Cuomo’s defeat is proof of the exhaustion of mainstream liberal Democrats, who find themselves on the defensive in New York and, increasingly, across the nation. If they want to win in cities again, those Democrats (or Republicans or independents, for that matter) need to focus on a pragmatic, nonideological urban agenda.

Early this year, I got a sense of the troubles a mainstream liberal like Cuomo would face in the upcoming election. I spoke with him before he announced his candidacy, because he wanted to pick my brain about New York political history.

In our conversation, I found him bright and thoughtful. Here was a political animal who had been involved in politics as far back as the 1970s. He was clearly in the midst of soul searching, looking to position himself politically within a rapidly transforming New York City.

Cuomo was critical of “woke” culture but still held tightly to the “progressive” mantra. He said that he wanted to run as an “anti-woke progressive.” He did not realize that this path was becoming increasingly narrow in New York.

I suggested that he instead campaign as a nonideological pragmatist, appealing to a broad swath of New Yorkers and promising “good government” politics. This would be a revised version of the old “reform” dynamic, whereby a candidate promised to govern not beholden to any political party or ideology but in the greater public interest.

Cuomo balked at running as any kind of “moderate,” instead repeatedly returning to the idea of fashioning himself as an anti-woke liberal or progressive. Maybe it was the ghost of his father, Mario, who had defined American liberalism during the era of Ronald Reagan, that held him back. Maybe he felt defensive about being an older, white male Italian American from the outer boroughs, or worried that he would be smeared as a racist.

Cuomo had already tried this progressive tap dance as governor. He was elected as a mainstream liberal Democrat eager to hold back the political Left in Albany. But when the state legislature moved leftward, Cuomo began making concessions to the left wing of the Democratic Party, hoping to fend them off.

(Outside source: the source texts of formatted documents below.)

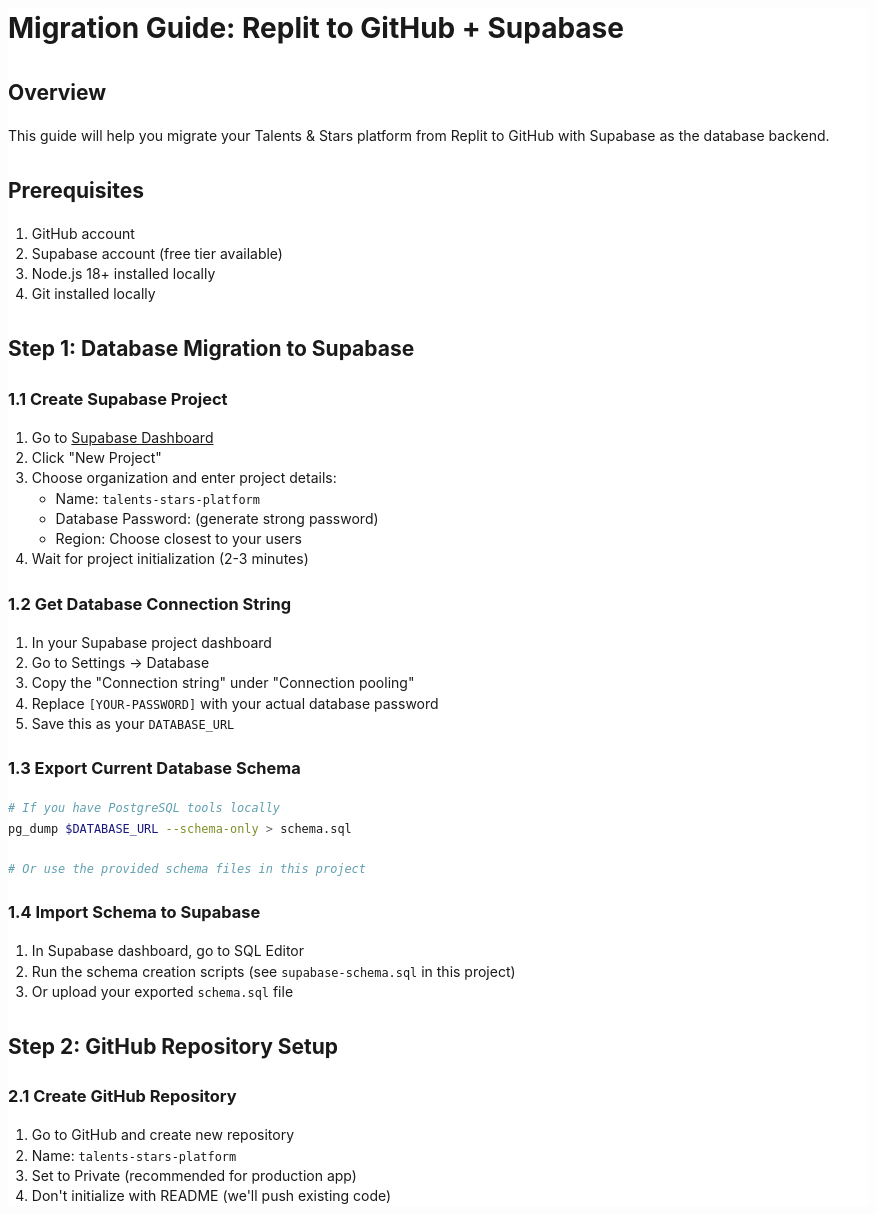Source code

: # Migration Guide: Replit to GitHub + Supabase

## Overview
This guide will help you migrate your Talents & Stars platform from Replit to GitHub with Supabase as the database backend.

## Prerequisites
1. GitHub account
2. Supabase account (free tier available)
3. Node.js 18+ installed locally
4. Git installed locally

## Step 1: Database Migration to Supabase

### 1.1 Create Supabase Project
1. Go to [Supabase Dashboard](https://supabase.com/dashboard)
2. Click "New Project"
3. Choose organization and enter project details:
   - Name: `talents-stars-platform`
   - Database Password: (generate strong password)
   - Region: Choose closest to your users
4. Wait for project initialization (2-3 minutes)

### 1.2 Get Database Connection String
1. In your Supabase project dashboard
2. Go to Settings → Database
3. Copy the "Connection string" under "Connection pooling"
4. Replace `[YOUR-PASSWORD]` with your actual database password
5. Save this as your `DATABASE_URL`

### 1.3 Export Current Database Schema
```bash
# If you have PostgreSQL tools locally
pg_dump $DATABASE_URL --schema-only > schema.sql

# Or use the provided schema files in this project
```

### 1.4 Import Schema to Supabase
1. In Supabase dashboard, go to SQL Editor
2. Run the schema creation scripts (see `supabase-schema.sql` in this project)
3. Or upload your exported `schema.sql` file

## Step 2: GitHub Repository Setup

### 2.1 Create GitHub Repository
1. Go to GitHub and create new repository
2. Name: `talents-stars-platform`
3. Set to Private (recommended for production app)
4. Don't initialize with README (we'll push existing code)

As Governor Kathy Hochul and Senator Chuck Schumer are now finding out, there is precious little political space to operate between Working Families Party/DSA Democrats and traditional Democratic liberalism. Threading that political needle proved impossible for Cuomo as governor. His losses in the Democratic mayoral primary and general election proved that the strategy doesn’t work in the city, either.

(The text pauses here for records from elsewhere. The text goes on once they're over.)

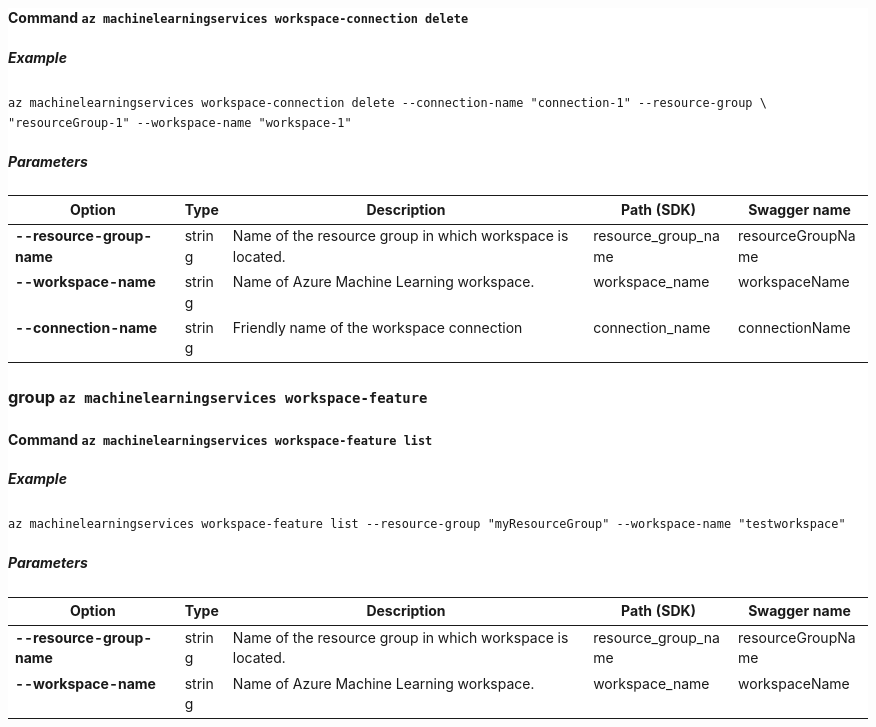 #### <a name="WorkspaceConnectionsDelete">Command `az machinelearningservices workspace-connection delete`</a>

##### <a name="ExamplesWorkspaceConnectionsDelete">Example</a>
```
az machinelearningservices workspace-connection delete --connection-name "connection-1" --resource-group \
"resourceGroup-1" --workspace-name "workspace-1"
```
##### <a name="ParametersWorkspaceConnectionsDelete">Parameters</a> 
|Option|Type|Description|Path (SDK)|Swagger name|
|------|----|-----------|----------|------------|
|**--resource-group-name**|string|Name of the resource group in which workspace is located.|resource_group_name|resourceGroupName|
|**--workspace-name**|string|Name of Azure Machine Learning workspace.|workspace_name|workspaceName|
|**--connection-name**|string|Friendly name of the workspace connection|connection_name|connectionName|

### group `az machinelearningservices workspace-feature`
#### <a name="WorkspaceFeaturesList">Command `az machinelearningservices workspace-feature list`</a>

##### <a name="ExamplesWorkspaceFeaturesList">Example</a>
```
az machinelearningservices workspace-feature list --resource-group "myResourceGroup" --workspace-name "testworkspace"
```
##### <a name="ParametersWorkspaceFeaturesList">Parameters</a> 
|Option|Type|Description|Path (SDK)|Swagger name|
|------|----|-----------|----------|------------|
|**--resource-group-name**|string|Name of the resource group in which workspace is located.|resource_group_name|resourceGroupName|
|**--workspace-name**|string|Name of Azure Machine Learning workspace.|workspace_name|workspaceName|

Meantime, Zohran Mamdani aligned himself eagerly with the left-wing movement. His plans to move the city to the left will face huge challenges, many of them structural. History also suggests that young, moralistic, ideological mayors are liable to crash and burn. The inexperience of Mamdani and his inner circle in city government makes that outcome even more likely.

In the Autumn issue of City Journal, Joel Kotkin argues that left-wing mayors in Los Angeles and Chicago are damaging their cities. What those cities need, he writes, are “moderate, results-based leaders” like Daniel Lurie in San Francisco and John Whitmire in Houston.

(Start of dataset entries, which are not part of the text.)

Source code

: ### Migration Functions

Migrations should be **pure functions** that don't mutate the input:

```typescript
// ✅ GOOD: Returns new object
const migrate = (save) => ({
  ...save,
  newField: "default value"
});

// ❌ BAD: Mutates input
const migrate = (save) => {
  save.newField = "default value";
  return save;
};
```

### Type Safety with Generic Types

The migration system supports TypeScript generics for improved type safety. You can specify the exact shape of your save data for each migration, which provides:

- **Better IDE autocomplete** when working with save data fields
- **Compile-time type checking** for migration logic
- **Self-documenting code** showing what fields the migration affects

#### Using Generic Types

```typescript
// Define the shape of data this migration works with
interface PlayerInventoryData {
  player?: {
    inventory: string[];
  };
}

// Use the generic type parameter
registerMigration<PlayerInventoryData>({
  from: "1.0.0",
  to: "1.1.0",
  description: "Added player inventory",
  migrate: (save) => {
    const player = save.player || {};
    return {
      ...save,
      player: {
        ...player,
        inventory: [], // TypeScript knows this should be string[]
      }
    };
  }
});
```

There’s truth in that. Running a city is about making sure that basic services work well for all citizens. In the early 1990s, sociologist Nathan Glazer argued that New York had “stopped trying to do well the kinds of things a city can do and started trying to do the kinds of things a city cannot do.” Cities are not great at redistributing income or changing personal behavior, but a city can and should focus on “keeping its streets and bridges in repair, building new facilities to accommodate new needs and shifting populations, picking up garbage, and policing the public environment.”

Many rightly fear that Mamdani will take New York back to the days of ideological misadventures. If he does, then the best hope of his eventual challenger four years from now—whether Democrat, Republican, or independent—is to appeal to New Yorkers with common-sense pragmatism shorn of ideological pretensions.